Arrange the stretch of lines from the one containing "Muntilor Apuseni. De" through the one containing "naturale, care îi" as a JSON list of strings, one string per line, leaving out any blank lines.

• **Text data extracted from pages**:
────

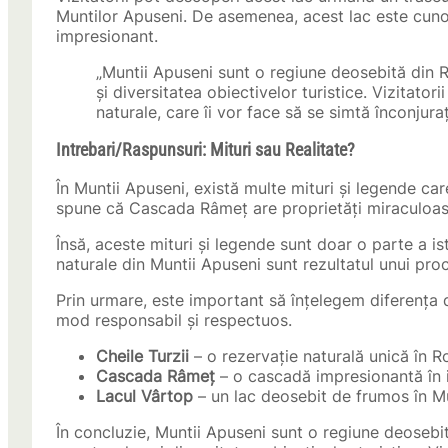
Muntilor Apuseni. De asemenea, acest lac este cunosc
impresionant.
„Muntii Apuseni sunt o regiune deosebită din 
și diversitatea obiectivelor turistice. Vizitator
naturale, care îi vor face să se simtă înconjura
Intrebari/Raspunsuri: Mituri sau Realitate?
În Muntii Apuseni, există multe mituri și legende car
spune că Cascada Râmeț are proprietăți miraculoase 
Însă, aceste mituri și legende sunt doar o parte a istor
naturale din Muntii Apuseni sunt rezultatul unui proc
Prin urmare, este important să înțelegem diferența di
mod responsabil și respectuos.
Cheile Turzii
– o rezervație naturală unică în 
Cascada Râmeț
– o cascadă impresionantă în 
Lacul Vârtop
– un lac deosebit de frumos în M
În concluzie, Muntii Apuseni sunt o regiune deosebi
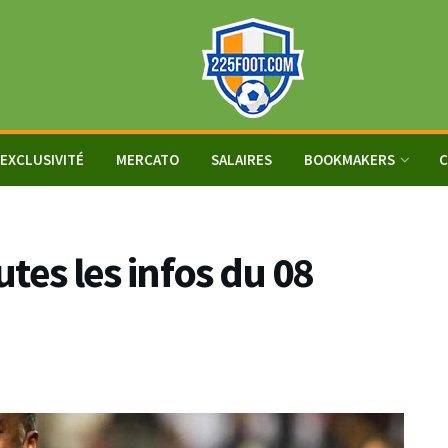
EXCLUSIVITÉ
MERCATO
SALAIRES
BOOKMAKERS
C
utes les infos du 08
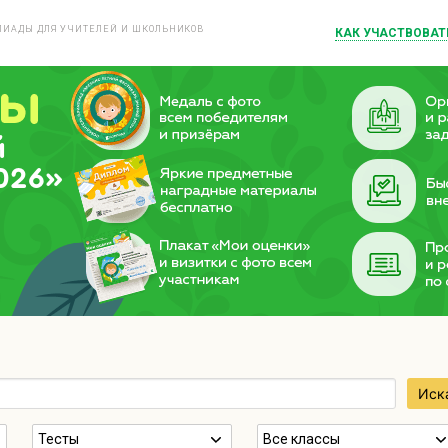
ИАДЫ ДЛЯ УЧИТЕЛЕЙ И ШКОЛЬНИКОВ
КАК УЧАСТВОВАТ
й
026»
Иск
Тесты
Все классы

────

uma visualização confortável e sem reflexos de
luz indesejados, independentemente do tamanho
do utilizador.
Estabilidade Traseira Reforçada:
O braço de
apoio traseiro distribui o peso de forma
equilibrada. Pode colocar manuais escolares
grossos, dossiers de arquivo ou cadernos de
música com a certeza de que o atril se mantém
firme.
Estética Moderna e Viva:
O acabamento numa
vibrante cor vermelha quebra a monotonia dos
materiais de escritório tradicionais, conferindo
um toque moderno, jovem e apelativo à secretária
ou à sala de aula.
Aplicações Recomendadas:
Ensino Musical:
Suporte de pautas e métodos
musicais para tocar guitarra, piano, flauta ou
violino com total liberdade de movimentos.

────

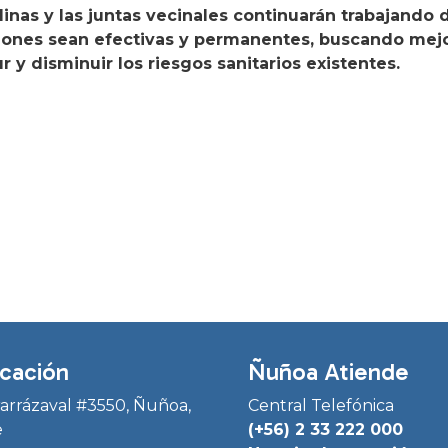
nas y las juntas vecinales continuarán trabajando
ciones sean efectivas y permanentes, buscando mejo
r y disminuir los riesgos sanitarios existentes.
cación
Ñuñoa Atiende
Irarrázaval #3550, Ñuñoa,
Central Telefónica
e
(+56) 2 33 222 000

────

• **Exercise result**:
[
  "Muntilor Apuseni. De asemenea, acest lac este cunosc",
  "impresionant.",
  "„Muntii Apuseni sunt o regiune deosebită din ",
  "și diversitatea obiectivelor turistice. Vizitator",
  "naturale, care îi vor face să se simtă înconjura"
]